WORK TO COMPLETE: Put every line of the listing below into a JSON list of strings, one string per line, skipping blank lines and leaving out the pictures.

○ ○ ○

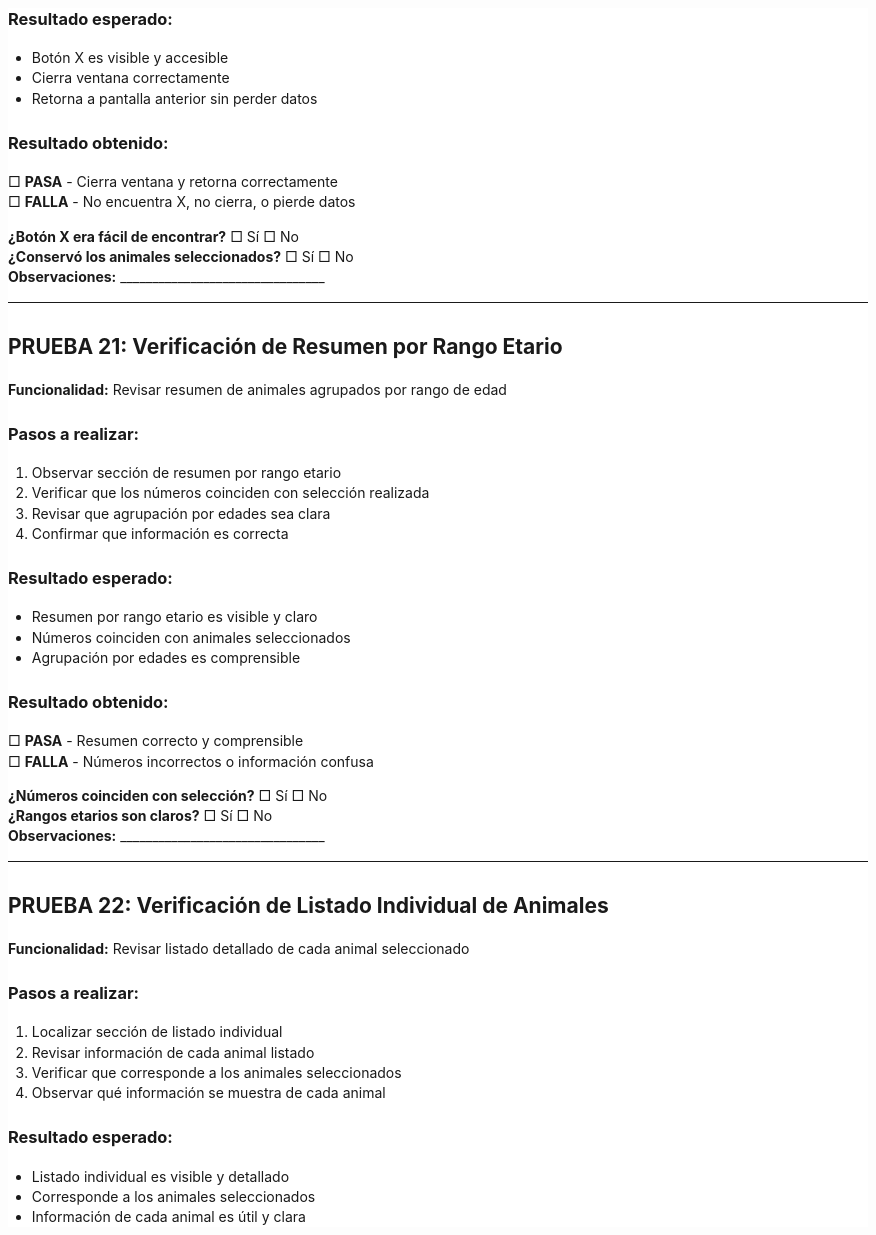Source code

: ### Resultado esperado:
- Botón X es visible y accesible
- Cierra ventana correctamente
- Retorna a pantalla anterior sin perder datos

### Resultado obtenido:
□ **PASA** - Cierra ventana y retorna correctamente  
□ **FALLA** - No encuentra X, no cierra, o pierde datos  

**¿Botón X era fácil de encontrar?** □ Sí □ No  
**¿Conservó los animales seleccionados?** □ Sí □ No  
**Observaciones:** ________________________________

---

## PRUEBA 21: Verificación de Resumen por Rango Etario
**Funcionalidad:** Revisar resumen de animales agrupados por rango de edad

### Pasos a realizar:
1. Observar sección de resumen por rango etario
2. Verificar que los números coinciden con selección realizada
3. Revisar que agrupación por edades sea clara
4. Confirmar que información es correcta

### Resultado esperado:
- Resumen por rango etario es visible y claro
- Números coinciden con animales seleccionados
- Agrupación por edades es comprensible

### Resultado obtenido:
□ **PASA** - Resumen correcto y comprensible  
□ **FALLA** - Números incorrectos o información confusa  

**¿Números coinciden con selección?** □ Sí □ No  
**¿Rangos etarios son claros?** □ Sí □ No  
**Observaciones:** ________________________________

---

## PRUEBA 22: Verificación de Listado Individual de Animales
**Funcionalidad:** Revisar listado detallado de cada animal seleccionado

### Pasos a realizar:
1. Localizar sección de listado individual
2. Revisar información de cada animal listado
3. Verificar que corresponde a los animales seleccionados
4. Observar qué información se muestra de cada animal

### Resultado esperado:
- Listado individual es visible y detallado
- Corresponde a los animales seleccionados
- Información de cada animal es útil y clara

○ ○ ○

EXPECTED OUTPUT:
[
  "Source code",
  ": ### Resultado esperado:",
  "- Botón X es visible y accesible",
  "- Cierra ventana correctamente",
  "- Retorna a pantalla anterior sin perder datos",
  "### Resultado obtenido:",
  "□ **PASA** - Cierra ventana y retorna correctamente  ",
  "□ **FALLA** - No encuentra X, no cierra, o pierde datos  ",
  "**¿Botón X era fácil de encontrar?** □ Sí □ No  ",
  "**¿Conservó los animales seleccionados?** □ Sí □ No  ",
  "**Observaciones:** ________________________________",
  "---",
  "## PRUEBA 21: Verificación de Resumen por Rango Etario",
  "**Funcionalidad:** Revisar resumen de animales agrupados por rango de edad",
  "### Pasos a realizar:",
  "1. Observar sección de resumen por rango etario",
  "2. Verificar que los números coinciden con selección realizada",
  "3. Revisar que agrupación por edades sea clara",
  "4. Confirmar que información es correcta",
  "### Resultado esperado:",
  "- Resumen por rango etario es visible y claro",
  "- Números coinciden con animales seleccionados",
  "- Agrupación por edades es comprensible",
  "### Resultado obtenido:",
  "□ **PASA** - Resumen correcto y comprensible  ",
  "□ **FALLA** - Números incorrectos o información confusa  ",
  "**¿Números coinciden con selección?** □ Sí □ No  ",
  "**¿Rangos etarios son claros?** □ Sí □ No  ",
  "**Observaciones:** ________________________________",
  "---",
  "## PRUEBA 22: Verificación de Listado Individual de Animales",
  "**Funcionalidad:** Revisar listado detallado de cada animal seleccionado",
  "### Pasos a realizar:",
  "1. Localizar sección de listado individual",
  "2. Revisar información de cada animal listado",
  "3. Verificar que corresponde a los animales seleccionados",
  "4. Observar qué información se muestra de cada animal",
  "### Resultado esperado:",
  "- Listado individual es visible y detallado",
  "- Corresponde a los animales seleccionados",
  "- Información de cada animal es útil y clara"
]